PS : Slightly off-topic, but when you say -- thus copy-pasting this entry from Crucial KB -- "Because SED access is pre-boot, there is no possibility of running an OS utility to break authentication codes", that is somehow hiding the fact that one can boot on an external device such as a USB key, and then run an OS utility to try to break authentication codes... Here I'd rather use the argument of a valid implementation of AES 256 bits. Or does this actually mean that with SEDs one cannot do rescue operations from a live system, as it's been possible with software full disk encryption for years? Hmm, reconsidering ever using hardware encryption...
12-16-2013 07:58 AM
Thanks for your reply.
I have to clarify a few things in your post before I can answer all your questions. As soon as I have heard back from our tech team I will let you know.
Thanks for your patience with this matter.
12-17-2013 08:06 AM
02-10-2014 08:24 AM - edited 02-10-2014 08:24 AM
Any news on this? There doesn't seem to be a definitive answer yet.
I want to buy a Crucial M500 for its full disk encryption capabilities, but I use Linux and my motherboard doesn't support ATA password in the BIOS. Will I be able to use FDE with my own passphrase?
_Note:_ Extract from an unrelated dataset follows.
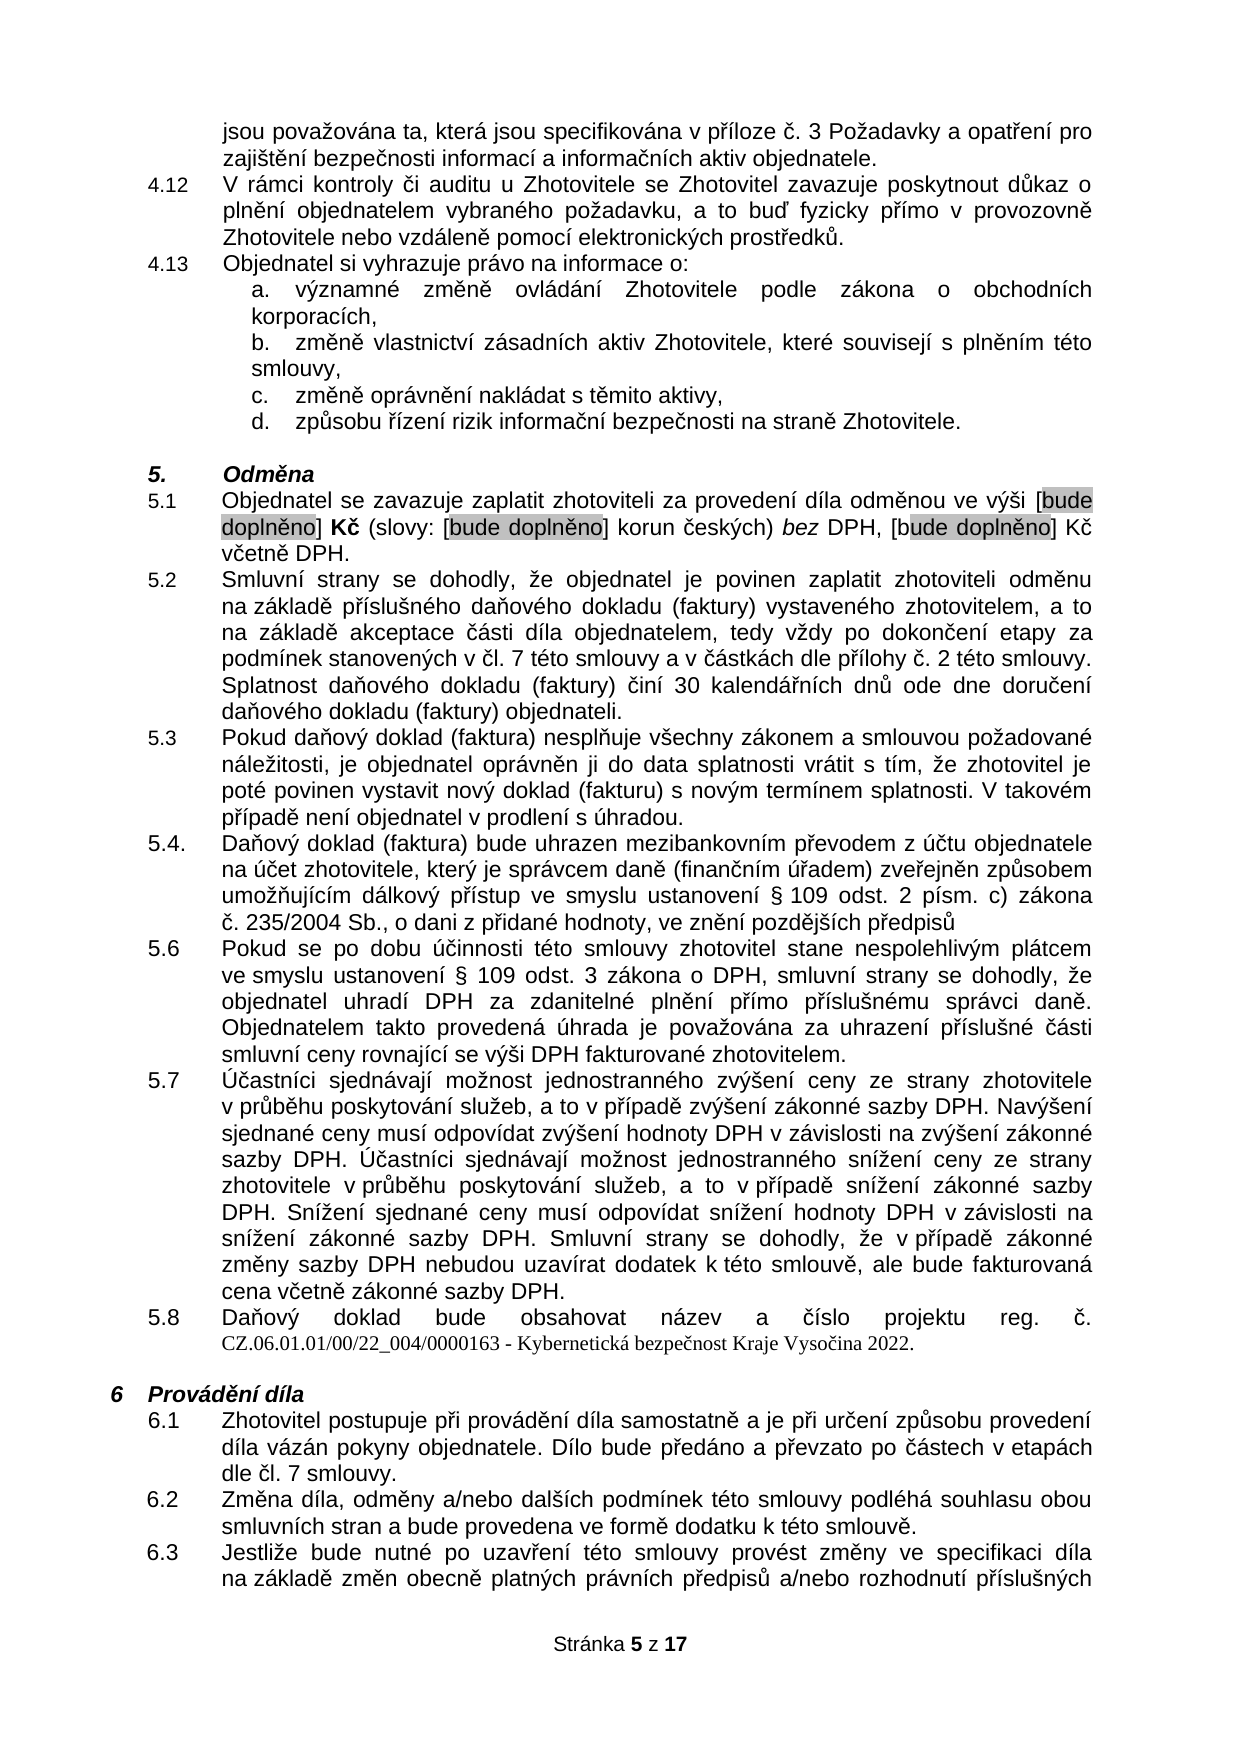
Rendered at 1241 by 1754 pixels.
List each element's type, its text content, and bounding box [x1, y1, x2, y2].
How?
04-20-2014 04:23 AM
Neitsab, thank you very much for your detailed questions. Your concerns are mine, but I would not have been able to express them as precise as you.
However, as there are no further answers from Crucial, I have to assume that you found the security holes... so this time, I will refrain from buying Crucial. :-(
Dear Crucial guys, if you manage to clarify the remaining questions, I would consider buying (and recommending) Crucial next time!
04-20-2014 09:30 AM
tpt, it is my pleasure to see my question may be useful to others. I had undertaken quite a bit of research at that time and I'm happy it didn't completely go to waste :-)
As you underlined no further response from Crucial arrived in a while, and therefore we can conclude M500/OPAL encryption management on GNU/Linux won't be landing anytime soon.
Since the beginning of this journey to security-land I have learnt not to rely on a unique source for my crypto needs, and therefore discarded harware-based encryption mechanisms alltogether realizing how blackbox-y they were.
Since my processor supports AES_NI instructions I went the dm-crypt/LUKS way and am fully happy with it. It leaves my system vulerable to "Evil Maid" type of attack but that isn't so much of an issue for my security model.
I must say that for people planning to use software encryption with the M500, they'd be better off buying a drive with no hardware crypto at all so that it doesn't interfere/double up with software one (which can lead to some slow-downs and maybe precocious tear on your system). I would have known the mess it was gonna be before buying, I think I wouldn't have gone Crucial/M500's way.